Assigned task: Swap "grid lines" for "gridlines" in every one of the items below and give them back with nothing else changed. Leave the pictures out.

BEGIN Provided data

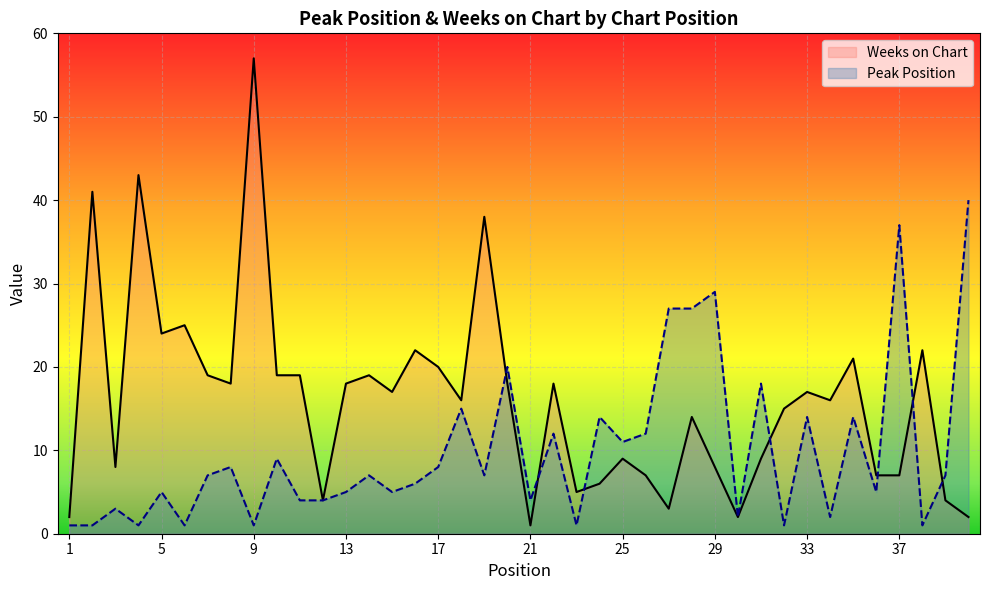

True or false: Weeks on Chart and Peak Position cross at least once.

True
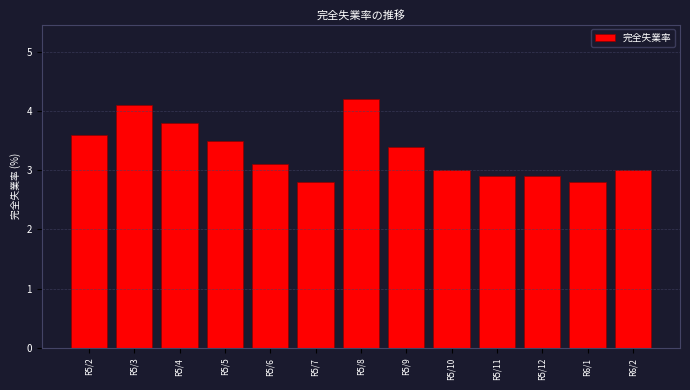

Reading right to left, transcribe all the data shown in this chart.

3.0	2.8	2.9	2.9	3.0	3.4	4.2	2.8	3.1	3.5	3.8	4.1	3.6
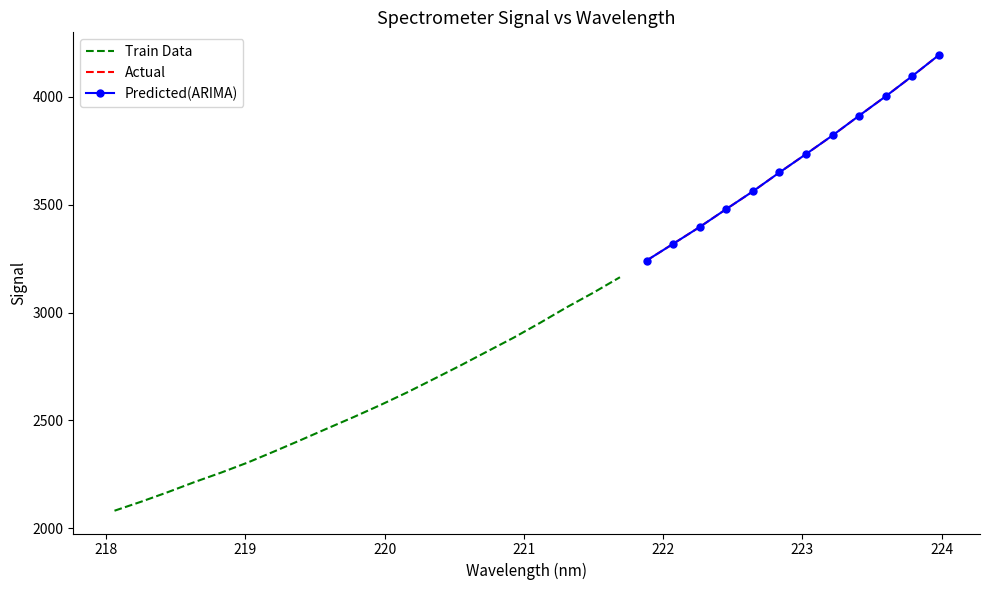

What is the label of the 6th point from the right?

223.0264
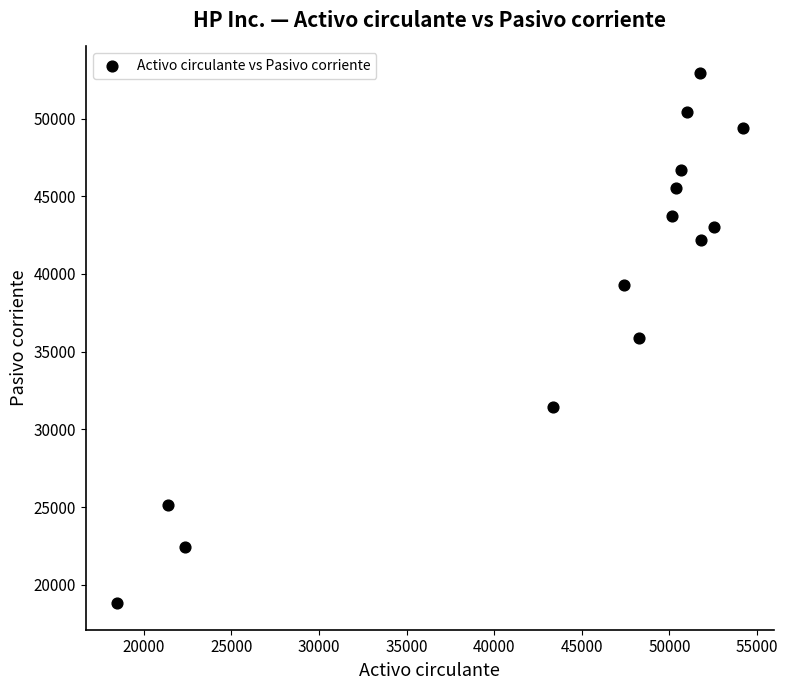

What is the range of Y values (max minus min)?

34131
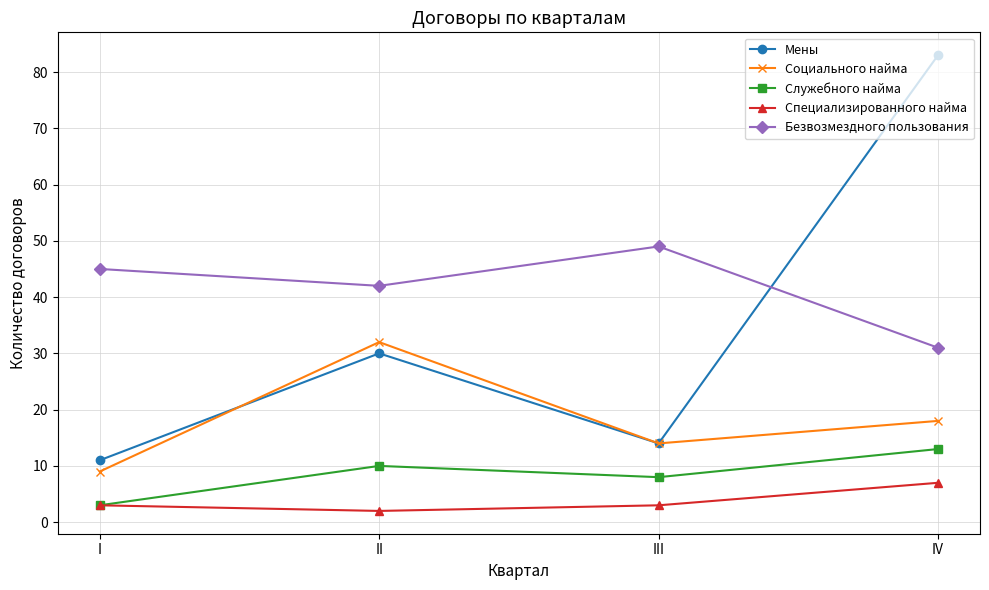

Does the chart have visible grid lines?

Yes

END Provided data

Answer for the task:
True or false: Weeks on Chart and Peak Position cross at least once.

True

Reading right to left, transcribe all the data shown in this chart.

3.0	2.8	2.9	2.9	3.0	3.4	4.2	2.8	3.1	3.5	3.8	4.1	3.6

What is the label of the 6th point from the right?

223.0264

What is the range of Y values (max minus min)?

34131

Does the chart have visible gridlines?

Yes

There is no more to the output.